Some of the principles that you should know to achieve successful punching are the following:
The basic tooling design for punching is comprised of four components: punch, stripper, die, and toolholder system. Knowing the features and functions of these components is pivotal to the success or failure of the punching process.
During the punching process, the punch must deal with both compressive and tensile forces. In some instances, these forces can cause damage to the workpiece and other tools. And so, the materials used for the whole punching process must be made from high-quality tool steels to effectively withstand chipping, cracking, and edge wear. A small back taper can also be used to reduce the pressure on the punch flank once the punch retracts.

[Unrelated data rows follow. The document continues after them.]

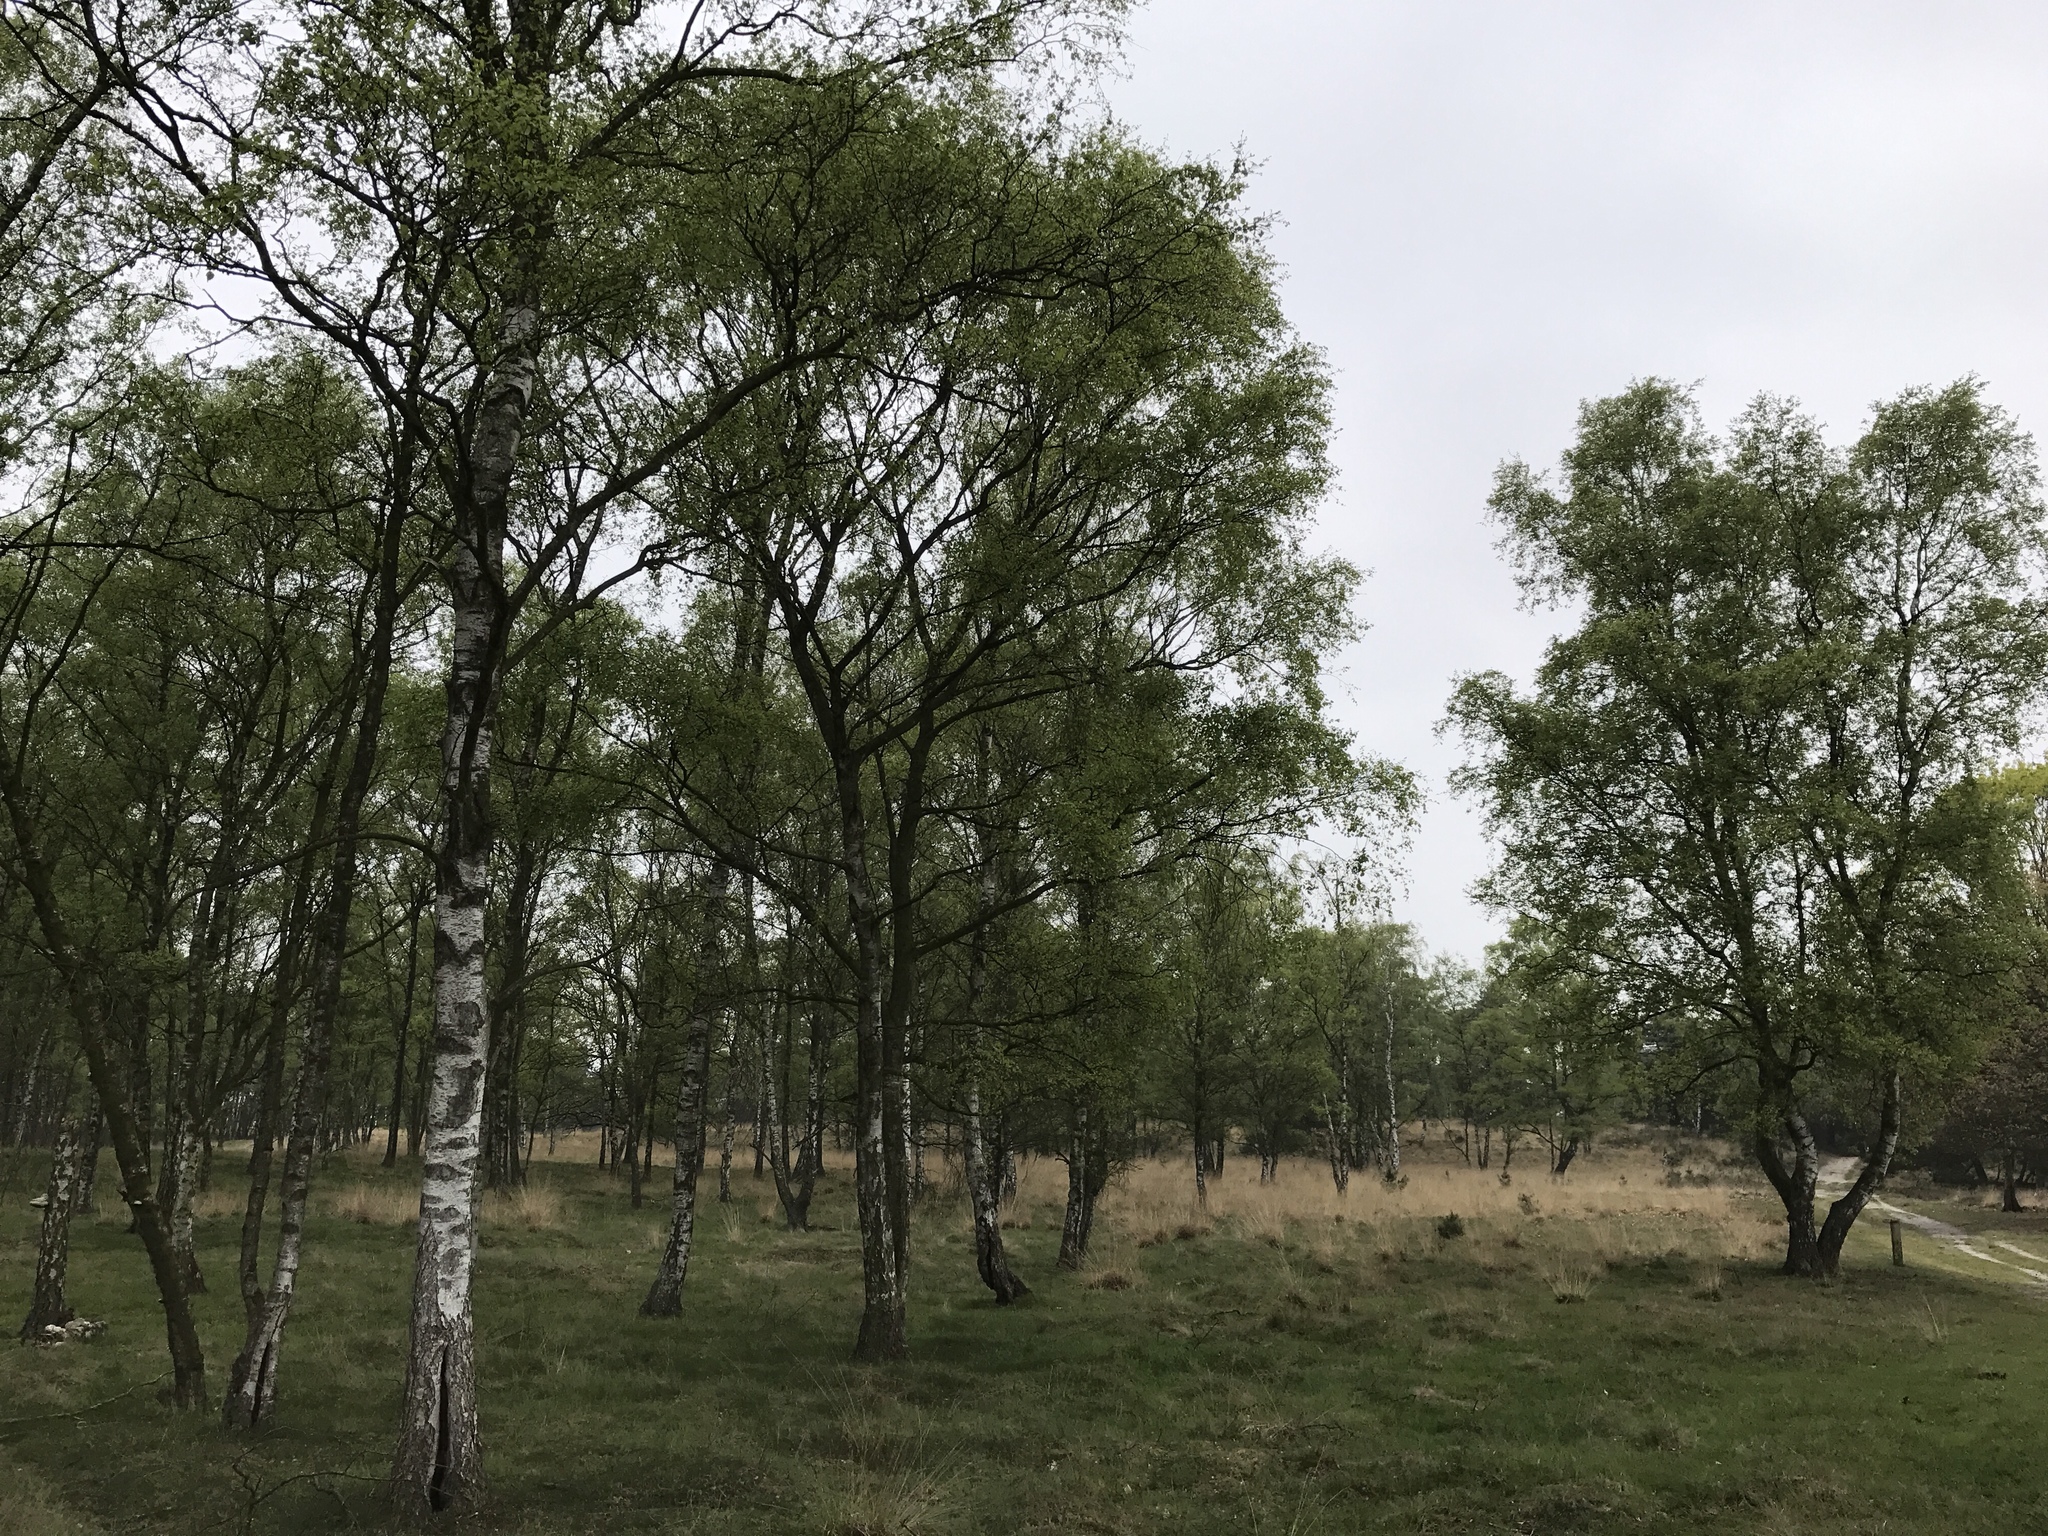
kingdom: Plantae
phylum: Tracheophyta
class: Magnoliopsida
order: Fagales
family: Betulaceae
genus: Betula
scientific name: Betula pendula
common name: Silver birch
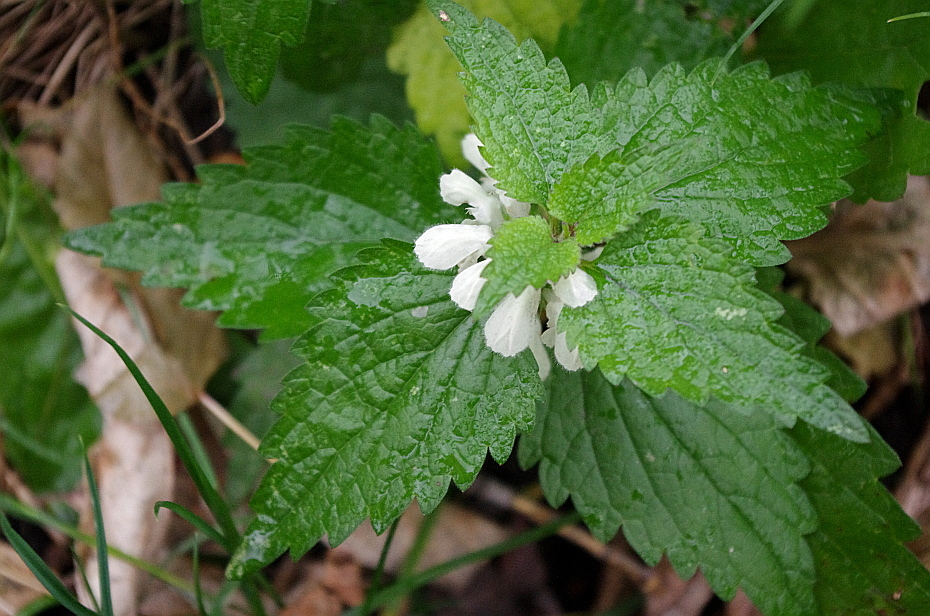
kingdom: Plantae
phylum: Tracheophyta
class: Magnoliopsida
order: Lamiales
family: Lamiaceae
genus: Lamium
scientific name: Lamium album
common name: White dead-nettle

The stripper, on the other hand, must be able to hold the workpiece against the die as the punch performs its function. It should also hold the punch tip rigid so that the punching process can commence properly. Die is likewise crucial to a successful punching. Once it is precisely aligned with the punch, then one can expect a great punching process. Ultimately, the toolholder system intends to perform various functions. It supports the punch tip to the centre of the die while laying the workpiece flat against the top surface of the die. It also provides the interface between the punch press machine and the punch, as long as it is in great and pristine condition and is used optimally.
Another principle that must be considered to achieve a successful punching is the die clearance. Knowing the basic tooling design is essential so that the fabricator will know the importance of each part. Knowing the correct die clearance, on the other hand, can significantly contribute to the success of punching.
A clearance that is too large can cause huge burrs and poor part quality. Too tight clearance, alternatively, can cause poor edge quality, reduce tool longevity, and lead to more replacement for tool components. An optimal die clearance can hugely improve both the edge quality and tool service life. It can also reduce the cost per hit and improve overall regrind interval.
Understanding the punching process can help in achieving the correct die clearance. A lot of punch press tooling has a crystalline structure with a fracture plane or a line of weakness. This crystalline structure helps identify the correct and accurate angle of the said plane. If the die has a correct clearance, then both the upper and lower fractures will instantly connect. This connection subsequently lets go of the slug, releases the punching force, and eradicates the slug effectively.
Inspecting the slug can determine the efficiency of the whole punching operation. It can specifically assess if the clearance is suitable for the application or not.
The burnished land is a shiny or polished surface that is generated when the punch penetrates the material. If the clearance is correct, the burnished land will be around one-third of the material thickness. Additionally, a correct clearance and proper machine alignment can result in a consistent burnished land and fracture plane around the periphery of the slug. An uneven burnished land, alternatively, means that the tool is misaligned. A rough burnished land likewise means that the die clearance is tight.